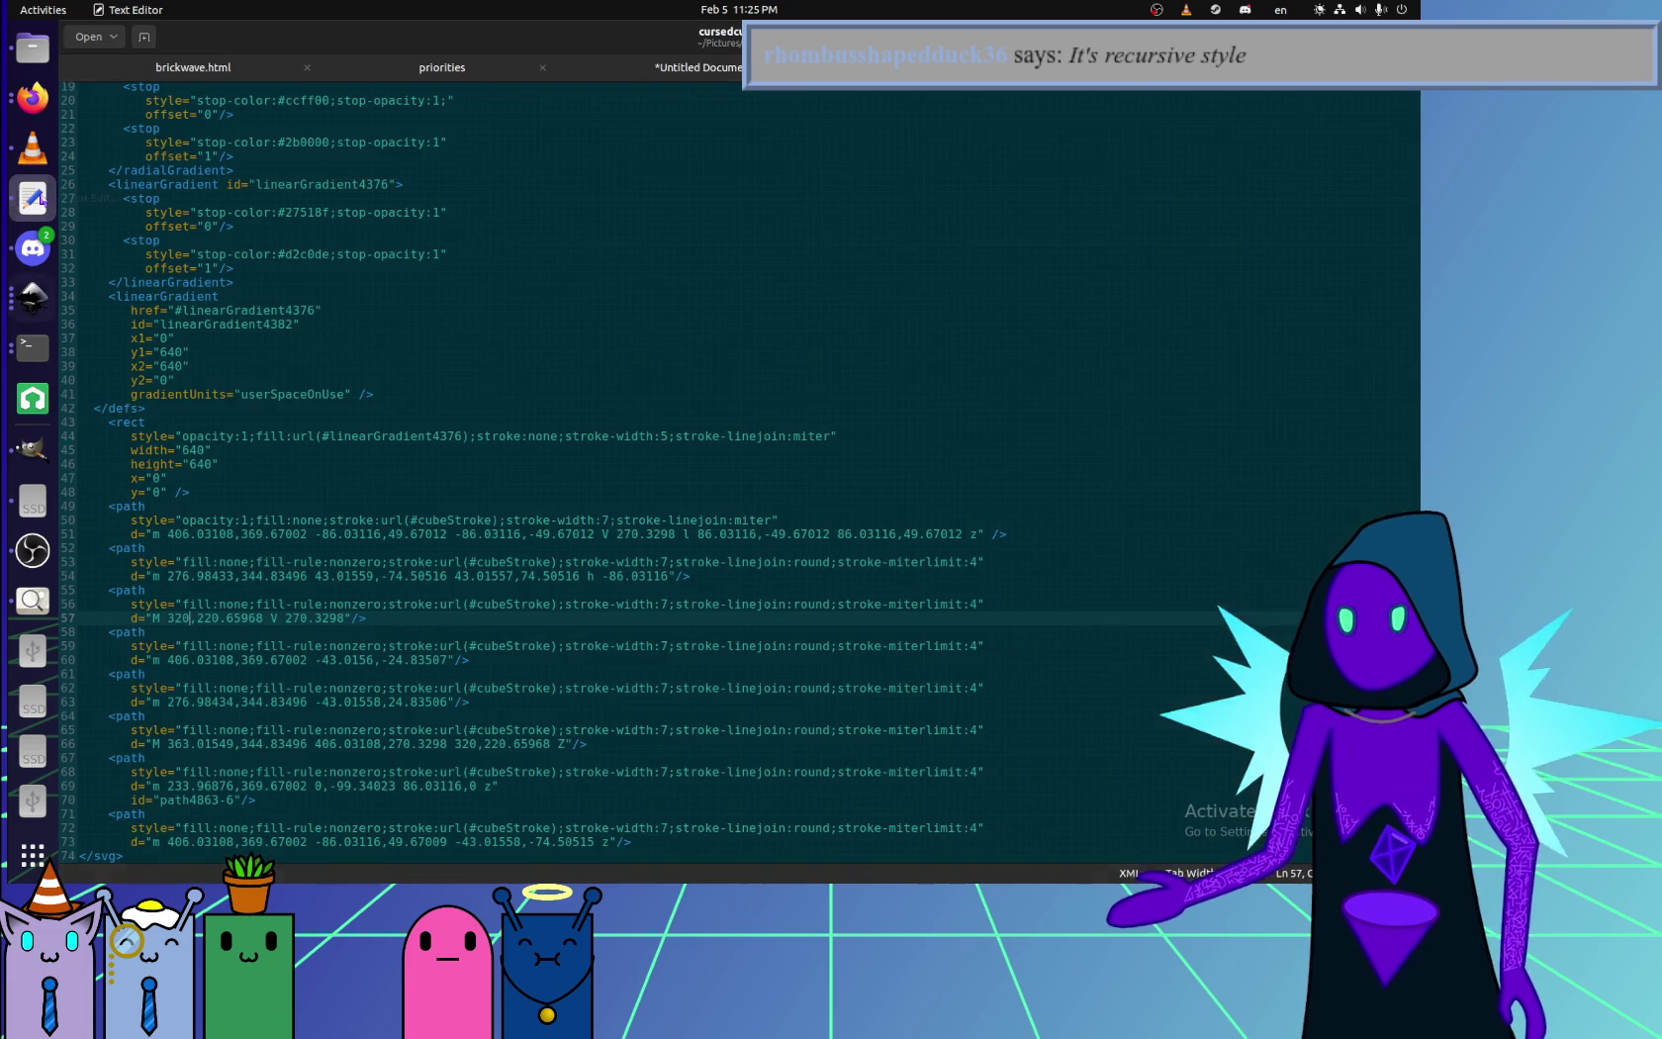
double_click(179, 535)
click(356, 535)
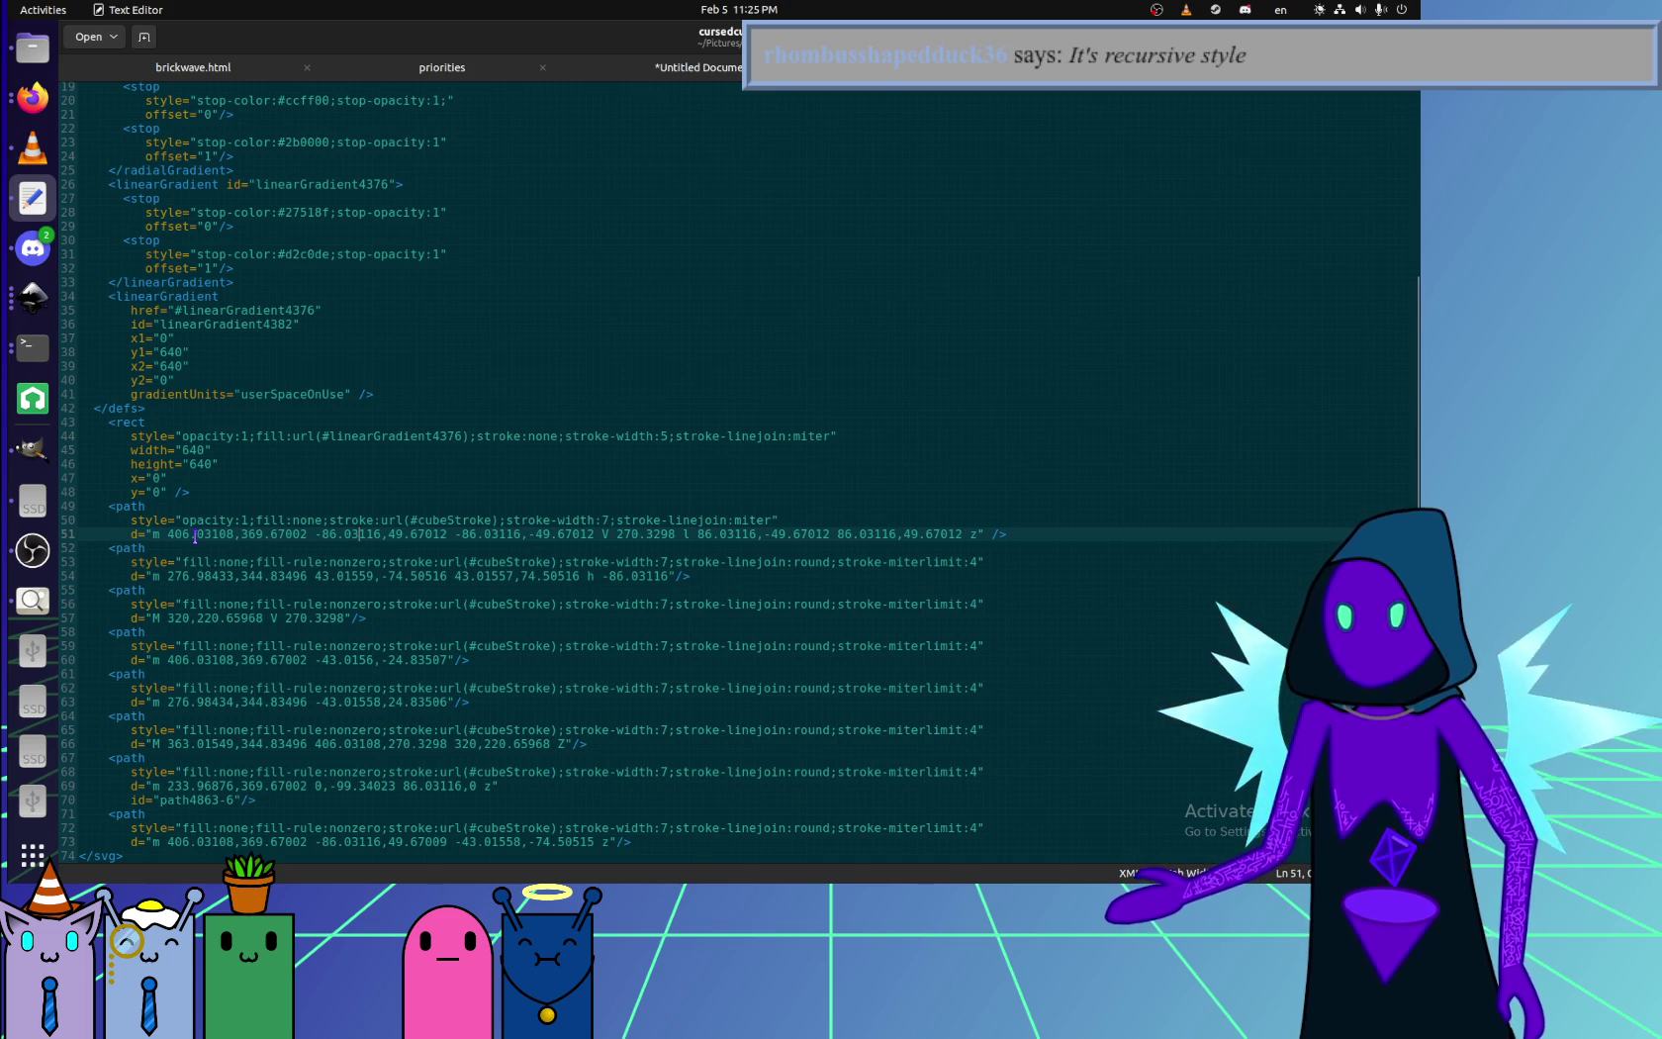
drag(314, 535, 613, 535)
click(619, 536)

——

Return the complete material exactly as given, excluding images.

double_click(179, 535)
click(356, 535)
drag(314, 535, 613, 535)
click(619, 536)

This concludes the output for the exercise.